The compensation is for their illegal detention at two police stations in the southwestern police district.
Justice Carol Gobin’s order came after the State conceded in its legal challenge and judgment was entered against the Attorney General. Before that took place, the group was released , on August 17, 2020, and put on supervision orders by the immigration division.
Gobin was tasked to assess compensation for three cases and the parties agreed that the awards made on those will be adopted in the remaining cases.
The cases before Gobin were selected because they involved an adult male, an adult female and a child as a cross-section of the larger group.
In total, at least 16 minors would benefit from Gobin’s assessment and receive $1,760,000 in damages while at least 13 adults would receive $650,000.
In her ruling, Gobin advocated the need for clarity in the enforcement of immigration laws to assist police and immigration officers.
“As these cases show, if the point of their crackdowns, raids and immigration interventions was to deter illegal migrants, and to enforce the law, then the lack of follow-through by the minister after their efforts might well be undermining their efforts.”
She said although the group’s detention was “inevitable,” since they entered TT illegally, there was an inordinate and lamentable delay of 14 days in the police co-ordinating with immigration authorities, who also experienced interference in their operations because of covid19.
She did not award them “substantial damages” for the “loss of something which, as migrants who are here illegally, could not enjoy,” but awarded them “nominal and vindicatory damages” for the “inhumane and degrading conditions” under which they were detained.

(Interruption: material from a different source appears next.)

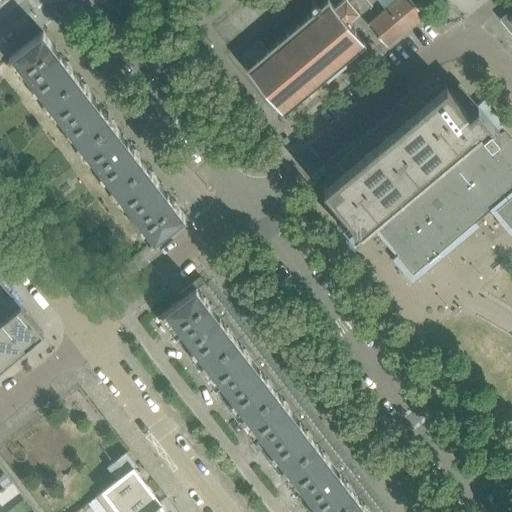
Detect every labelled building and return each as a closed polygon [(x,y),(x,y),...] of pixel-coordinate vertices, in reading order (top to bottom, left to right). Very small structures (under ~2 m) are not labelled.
[(365,42),(350,24),(347,21),(359,12),(349,0),(341,0),(340,0),(325,0),(306,16),(300,21),(267,50),(261,42),(239,60),(271,97),(283,112),(365,43),(365,42)] [(386,46),(424,14),(411,0),(378,0),(385,8),(367,24),(386,46)] [(42,102),(77,76),(59,53),(60,53),(55,46),(54,47),(42,31),(14,53),(11,55),(4,61),(7,64),(8,63),(18,76),(24,71),(44,97),(40,100),(42,102)] [(76,146),(110,119),(99,105),(100,105),(95,98),(94,99),(77,76),(42,102),(44,105),(48,102),(69,130),(78,141),(74,144),(76,146)] [(487,205),(511,184),(511,138),(504,129),(503,129),(484,106),(481,108),(477,104),(459,82),(449,90),(446,86),(323,189),(327,193),(339,207),(339,208),(358,230),(368,222),(412,274),(443,248),(444,248),(459,236),(475,222),(490,209),(487,205)] [(109,190),(144,163),(127,141),(127,140),(125,138),(122,134),(110,119),(76,146),(78,149),(81,146),(111,185),(108,188),(109,190)] [(185,216),(177,207),(167,193),(167,192),(162,186),(144,163),(109,190),(112,193),(115,190),(151,237),(147,239),(150,242),(153,240),(154,240),(185,216)] [(511,184),(487,205),(490,209),(498,219),(501,216),(510,228),(511,226),(511,184)] [(219,316),(216,312),(214,310),(218,305),(206,291),(201,293),(195,284),(180,295),(182,297),(181,298),(178,299),(157,316),(204,376),(224,361),(217,353),(236,338),(232,333),(235,328),(224,314),(219,316)] [(14,298),(0,309),(0,318),(2,321),(3,320),(26,348),(43,334),(37,326),(14,298)] [(3,320),(2,321),(0,322),(0,351),(9,362),(26,348),(3,320)] [(259,367),(257,365),(254,361),(258,357),(246,342),(241,345),(236,338),(217,353),(224,361),(204,376),(244,429),(264,413),(258,405),(276,390),(272,384),(275,380),(264,365),(259,367)] [(0,369),(9,362),(0,351),(0,369)] [(444,411),(425,386),(417,392),(436,418),(444,411)] [(298,419),(296,417),(294,414),(298,409),(286,394),(281,396),(276,390),(258,405),(264,413),(244,429),(284,480),(304,465),(297,456),(316,442),(312,436),(315,432),(304,417),(298,419)] [(338,471),(336,469),(334,466),(338,461),(326,446),(321,448),(316,442),(297,456),(304,465),(284,480),(308,511),(339,511),(337,509),(356,494),(352,488),(355,484),(344,469),(338,471)] [(117,479),(136,465),(126,452),(107,466),(117,479)] [(36,511),(0,464),(0,511),(36,511)] [(134,469),(104,492),(117,510),(148,486),(134,469)] [(148,486),(117,510),(119,511),(149,511),(161,504),(148,486)] [(377,511),(366,498),(361,500),(356,494),(337,509),(339,511),(377,511)]
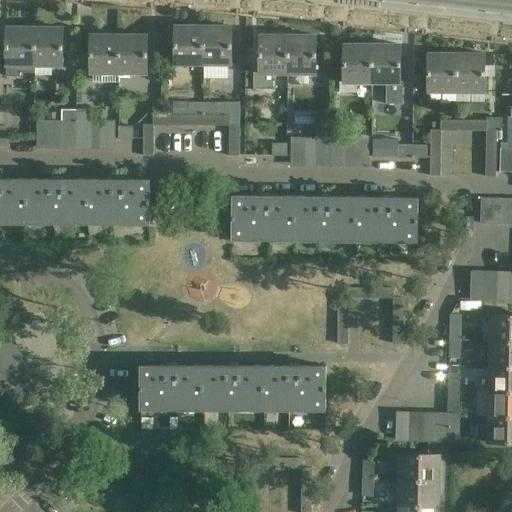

“For the children, it was simply cruel.”
The men were detained at the Siparia police station in dark, hot cells and the women and children stayed in corridors at the Fyzabad station without privacy and with no provisions for their hygiene.
In her ruling, Gobin acknowledged that immigration policy was a matter for the government.
However, she said, “These cases show that clarity in the policy in relation to economic migrants is necessary.
“More than three years have passed since the claimants were arrested in July 2020. They are still here and remain at large.”
“The supervision order imposes no restriction on their continuing to work…Clearly, our immigration authorities contemplate that migrants will work while they are under supervision orders.
“In the light of this all, it is small wonder that persons who are escaping harsh economic conditions to seek a better life continue to take the risk.
“If the policy is to allow migrants to remain here with the state’s permission and with the state’s knowledge that they are providing labour then should there be some minimum regulation which protects against exploitation.”
She added, “But there is a crowning irony.” She said the supervision orders imposed a further condition, that the subject shall not travel outside TT without permission from the chief immigration officer.
“Immigrants may be getting the message that they are not required to leave or that they cannot leave even if they want to without permission.”
Gobin said the decision to enter TT illegally, taken out of desperation, exposed migrants to the risk of arrest.
“The country, like many others, including more developed ones, has been struggling to deal with the influx of immigrants with attendant social and economic problems.
“The burden on resources generally and more directly on our policing and border control has increased immensely.
“Indeed, we are now struggling to meet additional demands for detention centres for holding people while their fate is being decided as well as, the cost of repatriating detainees.”
Gobin also ordered the State to pay the claimants’ costs, which would amount to just over $360,000, upping the total payout to $2.7 million.